ESTRATTO DEL DOCUMENTO:

========================================

Procedimento di brevettazione

Il brevetto è concesso, tramite un procedimento amministrativo, dagli stati agli individui che ne hanno diritto, conferisce un’esclusiva su un trovato utile, a patto che l’inventore sia disposto a spiegarlo bene, in modo tale da consentire agli altri di poterlo realizzare nel momento in cui l’esclusiva finirà. Il procedimento di brevettazione non è idoneo a selezionare i trovati meritevoli. Un procedimento che deve essere strutturato bene; in caso contrario, sono immessi sul mercato brevetti nulli. Il procedimento di brevettazione serve a conseguire il brevetto, un documento che, seppur ottenuto, non significa che il brevetto è valido.

========================================

RIGHE ESTRATTE:

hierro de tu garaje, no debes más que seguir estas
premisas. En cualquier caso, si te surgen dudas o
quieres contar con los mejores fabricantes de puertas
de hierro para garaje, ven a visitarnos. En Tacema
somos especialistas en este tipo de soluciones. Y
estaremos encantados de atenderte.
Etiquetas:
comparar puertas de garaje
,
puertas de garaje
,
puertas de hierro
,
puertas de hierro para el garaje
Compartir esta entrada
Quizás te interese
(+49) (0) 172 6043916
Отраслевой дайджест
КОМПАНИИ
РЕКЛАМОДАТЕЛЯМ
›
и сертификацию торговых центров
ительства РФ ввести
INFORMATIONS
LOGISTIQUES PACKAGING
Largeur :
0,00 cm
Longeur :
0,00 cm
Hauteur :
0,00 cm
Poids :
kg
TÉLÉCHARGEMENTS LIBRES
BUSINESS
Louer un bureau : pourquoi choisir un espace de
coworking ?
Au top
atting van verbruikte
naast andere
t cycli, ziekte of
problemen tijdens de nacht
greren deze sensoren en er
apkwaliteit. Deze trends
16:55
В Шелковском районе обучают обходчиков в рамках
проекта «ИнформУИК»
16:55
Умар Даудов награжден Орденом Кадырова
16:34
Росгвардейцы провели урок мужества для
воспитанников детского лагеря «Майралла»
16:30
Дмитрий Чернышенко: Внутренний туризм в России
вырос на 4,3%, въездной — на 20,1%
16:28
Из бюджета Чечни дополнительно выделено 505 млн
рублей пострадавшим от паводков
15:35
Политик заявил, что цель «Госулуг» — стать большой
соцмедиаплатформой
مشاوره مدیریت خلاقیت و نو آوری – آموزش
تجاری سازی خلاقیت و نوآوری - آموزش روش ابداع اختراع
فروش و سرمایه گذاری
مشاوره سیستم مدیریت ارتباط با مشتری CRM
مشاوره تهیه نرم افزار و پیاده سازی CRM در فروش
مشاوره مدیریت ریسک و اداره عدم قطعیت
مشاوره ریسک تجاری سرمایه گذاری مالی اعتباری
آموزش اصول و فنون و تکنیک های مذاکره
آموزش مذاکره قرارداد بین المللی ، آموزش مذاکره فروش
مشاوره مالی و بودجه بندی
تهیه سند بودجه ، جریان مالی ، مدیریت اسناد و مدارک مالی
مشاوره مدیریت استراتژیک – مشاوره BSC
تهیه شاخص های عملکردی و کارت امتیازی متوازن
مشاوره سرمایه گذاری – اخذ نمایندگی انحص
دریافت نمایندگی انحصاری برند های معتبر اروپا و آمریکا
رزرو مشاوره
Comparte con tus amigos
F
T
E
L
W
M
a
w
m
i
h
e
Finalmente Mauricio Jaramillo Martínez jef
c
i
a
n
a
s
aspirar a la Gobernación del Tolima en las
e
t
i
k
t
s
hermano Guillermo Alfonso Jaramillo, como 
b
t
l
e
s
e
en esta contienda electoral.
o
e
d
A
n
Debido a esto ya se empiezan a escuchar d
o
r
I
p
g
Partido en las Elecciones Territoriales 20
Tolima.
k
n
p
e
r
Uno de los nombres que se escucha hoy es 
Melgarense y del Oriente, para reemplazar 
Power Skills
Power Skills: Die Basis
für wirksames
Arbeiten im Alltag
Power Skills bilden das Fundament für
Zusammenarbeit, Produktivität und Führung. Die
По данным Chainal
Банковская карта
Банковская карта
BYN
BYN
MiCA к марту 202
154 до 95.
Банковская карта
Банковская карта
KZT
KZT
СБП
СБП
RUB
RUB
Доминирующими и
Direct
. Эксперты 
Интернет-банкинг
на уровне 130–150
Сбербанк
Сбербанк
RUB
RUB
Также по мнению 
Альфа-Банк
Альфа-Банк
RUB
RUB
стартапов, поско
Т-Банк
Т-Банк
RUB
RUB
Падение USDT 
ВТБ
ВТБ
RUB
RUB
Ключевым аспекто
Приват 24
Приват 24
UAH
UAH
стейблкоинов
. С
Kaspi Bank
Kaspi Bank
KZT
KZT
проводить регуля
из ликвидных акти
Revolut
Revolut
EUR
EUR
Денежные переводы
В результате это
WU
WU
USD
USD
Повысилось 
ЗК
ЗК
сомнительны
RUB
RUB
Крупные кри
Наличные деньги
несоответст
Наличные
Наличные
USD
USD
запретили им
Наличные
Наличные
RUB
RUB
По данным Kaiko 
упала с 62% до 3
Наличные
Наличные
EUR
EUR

========================================

ESERCIZI DA SVOLGERE:
**a.** Traduci in inglese questa frase del brano sul procedimento di brevettazione: «Il procedimento di brevettazione non è idoneo a selezionare i trovati meritevoli.»
**b.** Cita dal brano sul procedimento di brevettazione il passo che comincia con "Il brevetto è concesso, tramite" e prosegue fino a "brevetto è valido.".
Le righe non hanno alcun legame con il brano.

SOLUZIONI DEGLI ESERCIZI:
**a.** The patenting procedure is not suited to selecting worthy inventions.

**b.**
Il brevetto è concesso, tramite un procedimento amministrativo, dagli stati agli individui che ne hanno diritto, conferisce un’esclusiva su un trovato utile, a patto che l’inventore sia disposto a spiegarlo bene, in modo tale da consentire agli altri di poterlo realizzare nel momento in cui l’esclusiva finirà. Il procedimento di brevettazione non è idoneo a selezionare i trovati meritevoli. Un procedimento che deve essere strutturato bene; in caso contrario, sono immessi sul mercato brevetti nulli. Il procedimento di brevettazione serve a conseguire il brevetto, un documento che, seppur ottenuto, non significa che il brevetto è valido.